_DESCRIPTION OF THE TASK_
Set down exactly the lines from the one containing "middle mcp: (917, 245)" through the end of the records below, both included, and nothing else.

[Pose estimation data]
===

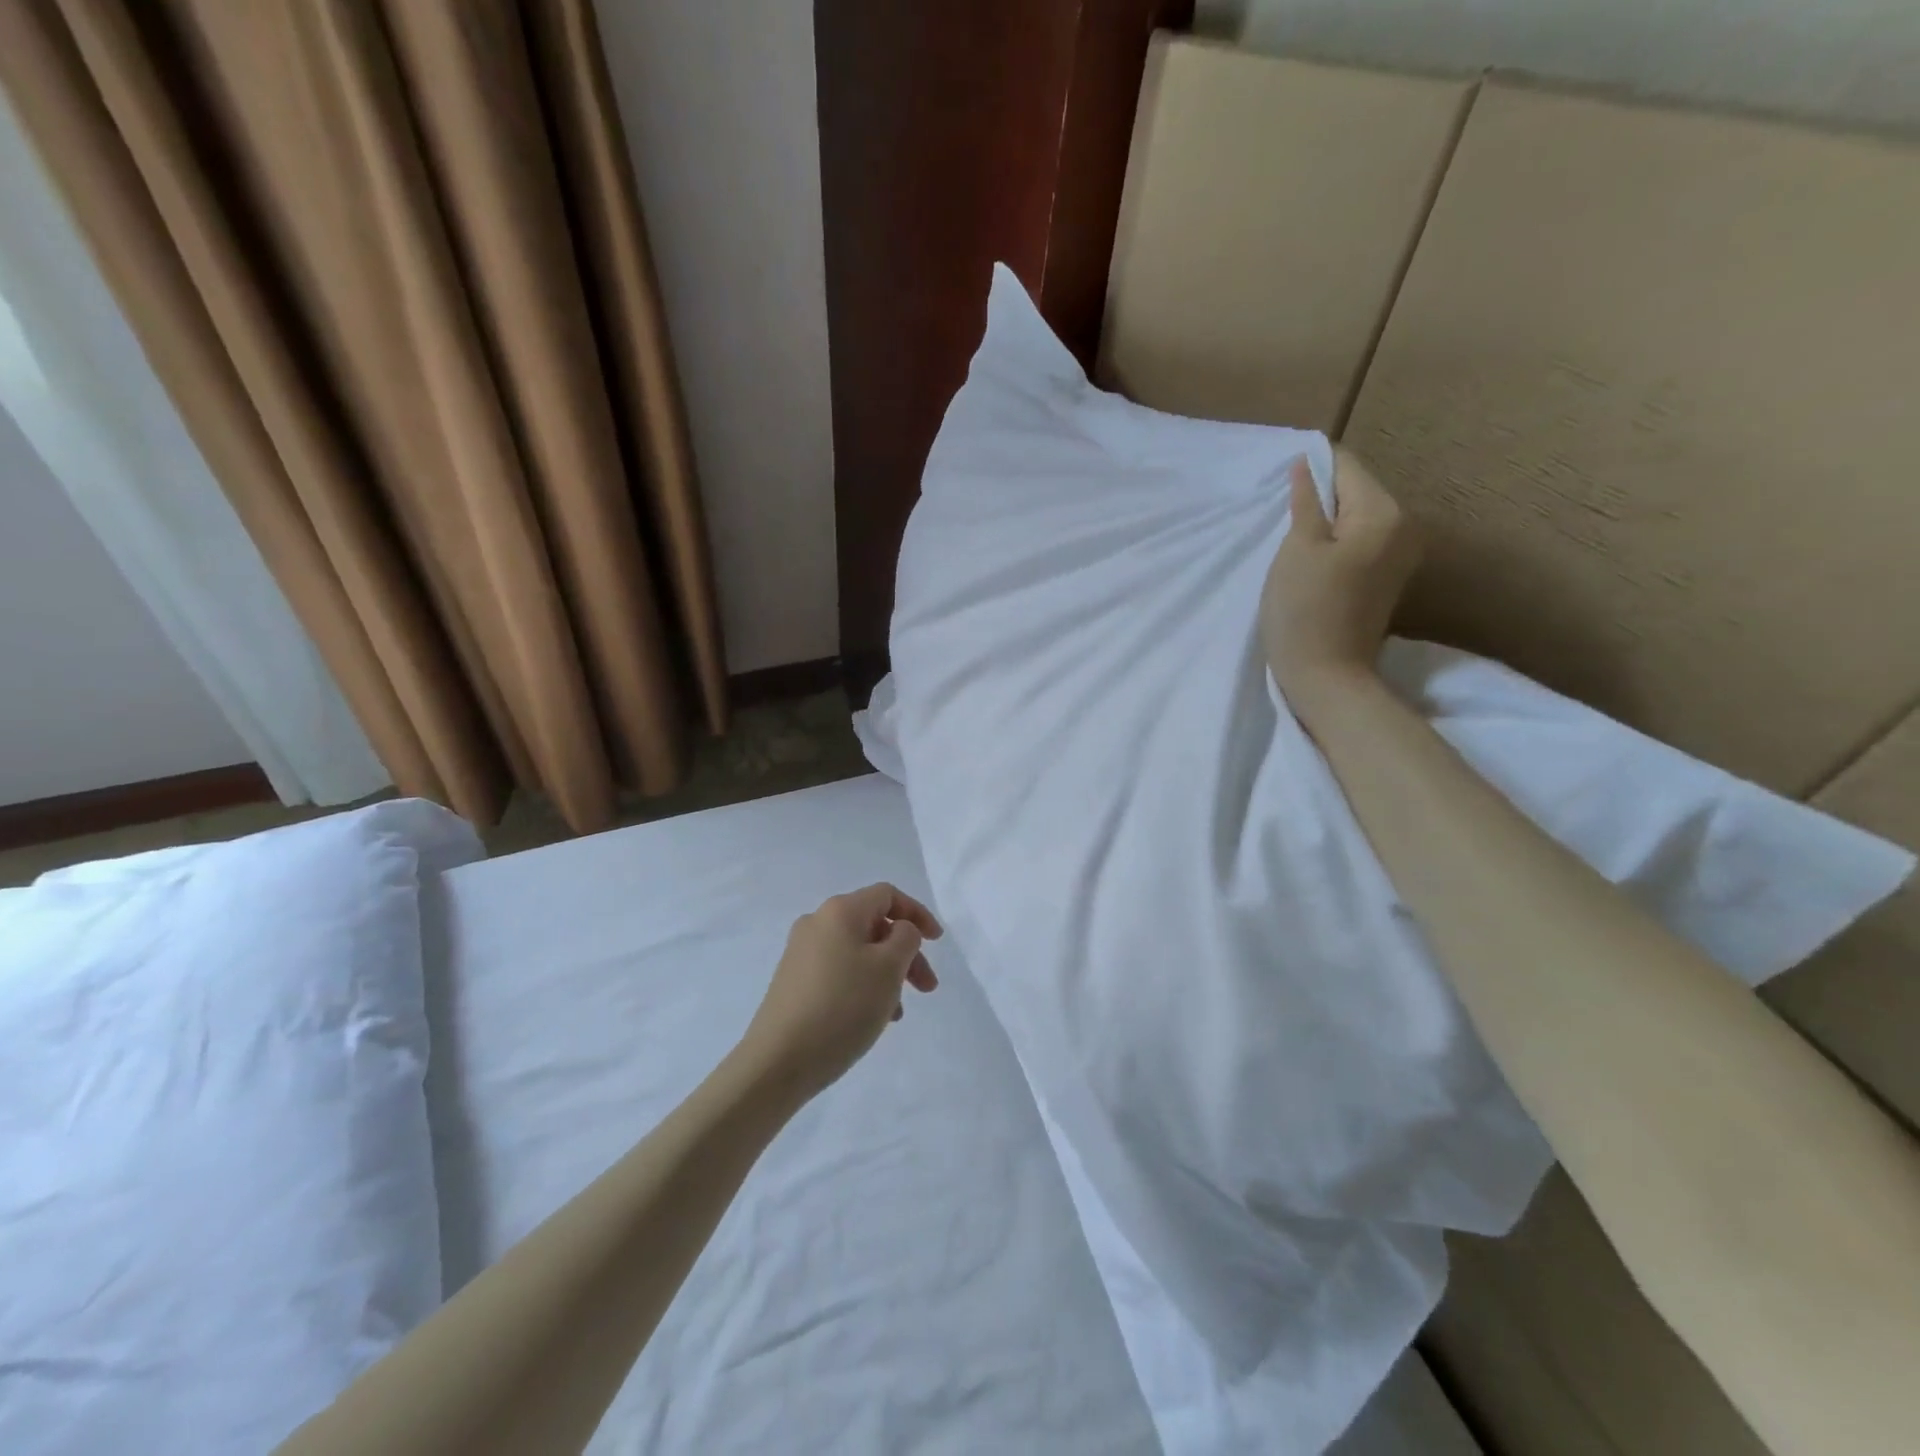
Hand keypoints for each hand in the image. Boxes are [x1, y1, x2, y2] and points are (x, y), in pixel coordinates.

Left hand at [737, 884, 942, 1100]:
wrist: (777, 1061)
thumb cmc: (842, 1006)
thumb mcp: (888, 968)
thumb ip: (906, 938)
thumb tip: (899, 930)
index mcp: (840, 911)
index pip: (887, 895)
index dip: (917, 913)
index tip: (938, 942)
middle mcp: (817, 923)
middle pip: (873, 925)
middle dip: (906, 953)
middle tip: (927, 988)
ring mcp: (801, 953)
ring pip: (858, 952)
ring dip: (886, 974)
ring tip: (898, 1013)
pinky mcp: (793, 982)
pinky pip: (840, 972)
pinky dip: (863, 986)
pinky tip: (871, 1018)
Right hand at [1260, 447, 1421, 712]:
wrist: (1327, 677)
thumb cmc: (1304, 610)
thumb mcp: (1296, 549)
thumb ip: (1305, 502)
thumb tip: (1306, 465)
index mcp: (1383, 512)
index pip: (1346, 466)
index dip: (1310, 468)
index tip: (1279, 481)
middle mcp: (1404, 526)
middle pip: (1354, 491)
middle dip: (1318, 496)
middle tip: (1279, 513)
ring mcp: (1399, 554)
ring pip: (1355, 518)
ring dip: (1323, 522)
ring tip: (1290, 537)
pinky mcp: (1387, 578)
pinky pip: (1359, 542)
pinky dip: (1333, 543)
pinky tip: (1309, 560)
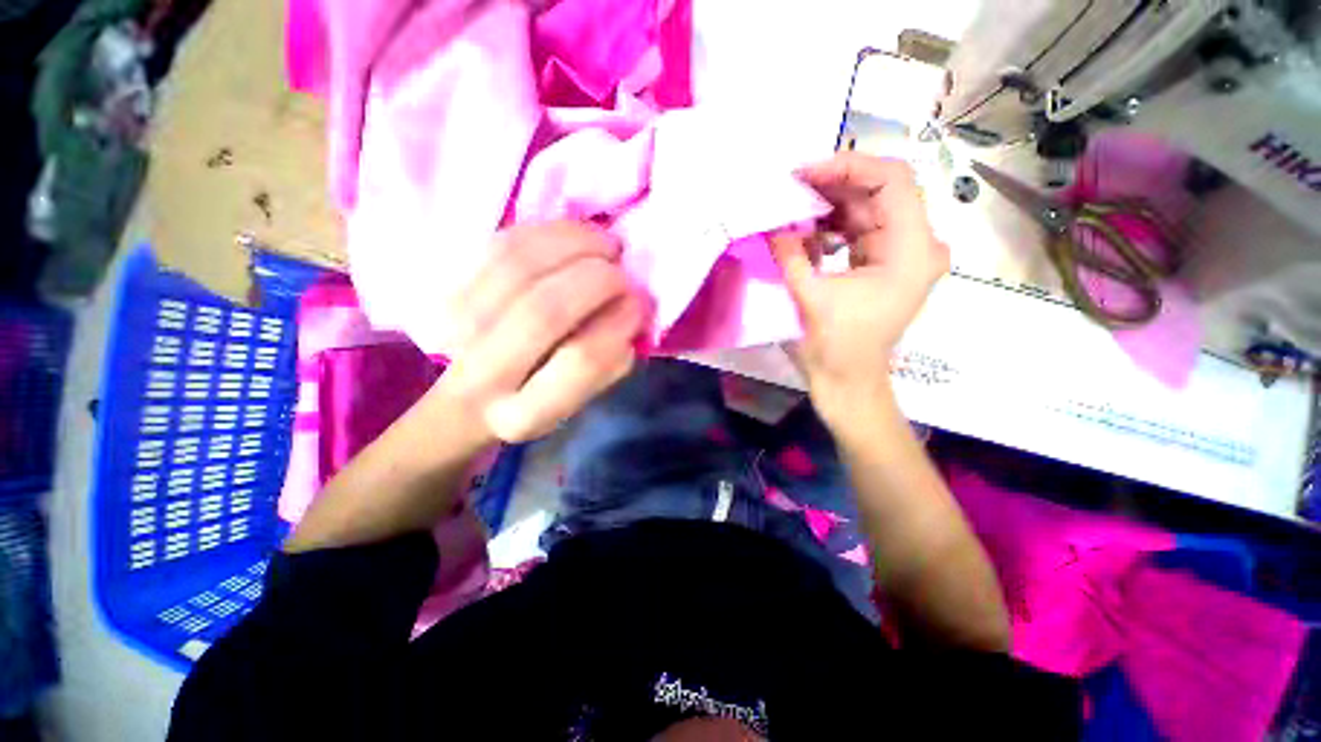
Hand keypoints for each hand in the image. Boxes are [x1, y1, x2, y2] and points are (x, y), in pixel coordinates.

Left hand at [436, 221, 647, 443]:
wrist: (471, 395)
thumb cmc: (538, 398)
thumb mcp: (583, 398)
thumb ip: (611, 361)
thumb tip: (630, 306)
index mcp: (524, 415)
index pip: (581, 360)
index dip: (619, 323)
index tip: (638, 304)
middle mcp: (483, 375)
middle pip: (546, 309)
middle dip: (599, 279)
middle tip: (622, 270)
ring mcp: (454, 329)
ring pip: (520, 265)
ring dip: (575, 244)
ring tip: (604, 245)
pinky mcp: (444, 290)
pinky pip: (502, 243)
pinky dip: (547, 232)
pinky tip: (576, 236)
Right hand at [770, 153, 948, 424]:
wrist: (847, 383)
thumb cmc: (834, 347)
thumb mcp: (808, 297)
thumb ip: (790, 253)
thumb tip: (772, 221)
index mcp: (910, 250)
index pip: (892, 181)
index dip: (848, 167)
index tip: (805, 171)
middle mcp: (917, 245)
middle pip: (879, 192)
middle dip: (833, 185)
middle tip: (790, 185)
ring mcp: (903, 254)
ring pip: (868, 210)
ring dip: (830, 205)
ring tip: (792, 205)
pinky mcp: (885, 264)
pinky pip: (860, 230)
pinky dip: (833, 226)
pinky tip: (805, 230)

===

_EXERCISE RESPONSE_
middle mcp: (917, 245)
middle pip: (879, 192)
middle dip: (833, 185)
middle tip: (790, 185)
ring mcp: (903, 254)
ring pip: (868, 210)
ring dip: (830, 205)
ring tip: (792, 205)
pinky mcp: (885, 264)
pinky pip: (860, 230)
pinky dip: (833, 226)
pinky tip: (805, 230)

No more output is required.